-- Instructions for the task --
Reproduce every line of the following material verbatim, without any changes.

-- Material provided --
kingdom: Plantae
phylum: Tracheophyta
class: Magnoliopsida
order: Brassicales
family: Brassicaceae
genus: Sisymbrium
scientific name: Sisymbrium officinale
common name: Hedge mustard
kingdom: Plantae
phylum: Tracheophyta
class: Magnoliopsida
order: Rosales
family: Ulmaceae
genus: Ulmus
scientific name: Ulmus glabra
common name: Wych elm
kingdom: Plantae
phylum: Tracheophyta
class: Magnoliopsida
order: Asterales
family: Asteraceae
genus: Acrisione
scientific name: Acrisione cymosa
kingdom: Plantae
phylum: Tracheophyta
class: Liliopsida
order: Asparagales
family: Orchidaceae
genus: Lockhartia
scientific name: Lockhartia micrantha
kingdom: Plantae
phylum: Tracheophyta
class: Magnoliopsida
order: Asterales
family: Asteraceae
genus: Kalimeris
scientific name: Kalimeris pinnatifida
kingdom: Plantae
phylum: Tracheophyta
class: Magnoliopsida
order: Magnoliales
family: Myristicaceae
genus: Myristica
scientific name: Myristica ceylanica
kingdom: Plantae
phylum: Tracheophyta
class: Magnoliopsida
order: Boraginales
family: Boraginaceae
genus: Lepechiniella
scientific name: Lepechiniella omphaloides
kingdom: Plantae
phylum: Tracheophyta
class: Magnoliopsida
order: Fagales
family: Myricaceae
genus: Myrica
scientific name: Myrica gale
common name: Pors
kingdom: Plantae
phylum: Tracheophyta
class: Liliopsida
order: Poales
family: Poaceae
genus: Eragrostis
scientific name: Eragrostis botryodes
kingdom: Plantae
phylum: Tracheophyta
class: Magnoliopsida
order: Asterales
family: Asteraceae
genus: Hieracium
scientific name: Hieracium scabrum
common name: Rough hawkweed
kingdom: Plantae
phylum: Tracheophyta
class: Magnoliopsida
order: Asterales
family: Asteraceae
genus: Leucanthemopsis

-- Finished exercise --
kingdom: Plantae
phylum: Tracheophyta
class: Magnoliopsida
order: Brassicales
family: Brassicaceae
genus: Sisymbrium
scientific name: Sisymbrium officinale
common name: Hedge mustard
kingdom: Plantae
phylum: Tracheophyta
class: Magnoliopsida
order: Rosales
family: Ulmaceae
genus: Ulmus
scientific name: Ulmus glabra
common name: Wych elm
kingdom: Plantae
phylum: Tracheophyta
class: Magnoliopsida
order: Asterales
family: Asteraceae
genus: Acrisione
scientific name: Acrisione cymosa
kingdom: Plantae
phylum: Tracheophyta
class: Liliopsida
order: Asparagales
family: Orchidaceae
genus: Lockhartia
scientific name: Lockhartia micrantha
kingdom: Plantae
phylum: Tracheophyta
class: Magnoliopsida
order: Asterales
family: Asteraceae
genus: Kalimeris
scientific name: Kalimeris pinnatifida
kingdom: Plantae
phylum: Tracheophyta
class: Magnoliopsida
order: Magnoliales
family: Myristicaceae
genus: Myristica
scientific name: Myristica ceylanica
kingdom: Plantae
phylum: Tracheophyta
class: Magnoliopsida
order: Boraginales
family: Boraginaceae
genus: Lepechiniella
scientific name: Lepechiniella omphaloides
kingdom: Plantae
phylum: Tracheophyta
class: Magnoliopsida
order: Fagales
family: Myricaceae
genus: Myrica
scientific name: Myrica gale
common name: Pors
kingdom: Plantae
phylum: Tracheophyta
class: Liliopsida
order: Poales
family: Poaceae
genus: Eragrostis
scientific name: Eragrostis botryodes
kingdom: Plantae
phylum: Tracheophyta
class: Magnoliopsida
order: Asterales
family: Asteraceae
genus: Hieracium
scientific name: Hieracium scabrum
common name: Rough hawkweed
kingdom: Plantae
phylum: Tracheophyta
class: Magnoliopsida
order: Asterales
family: Asteraceae
genus: Leucanthemopsis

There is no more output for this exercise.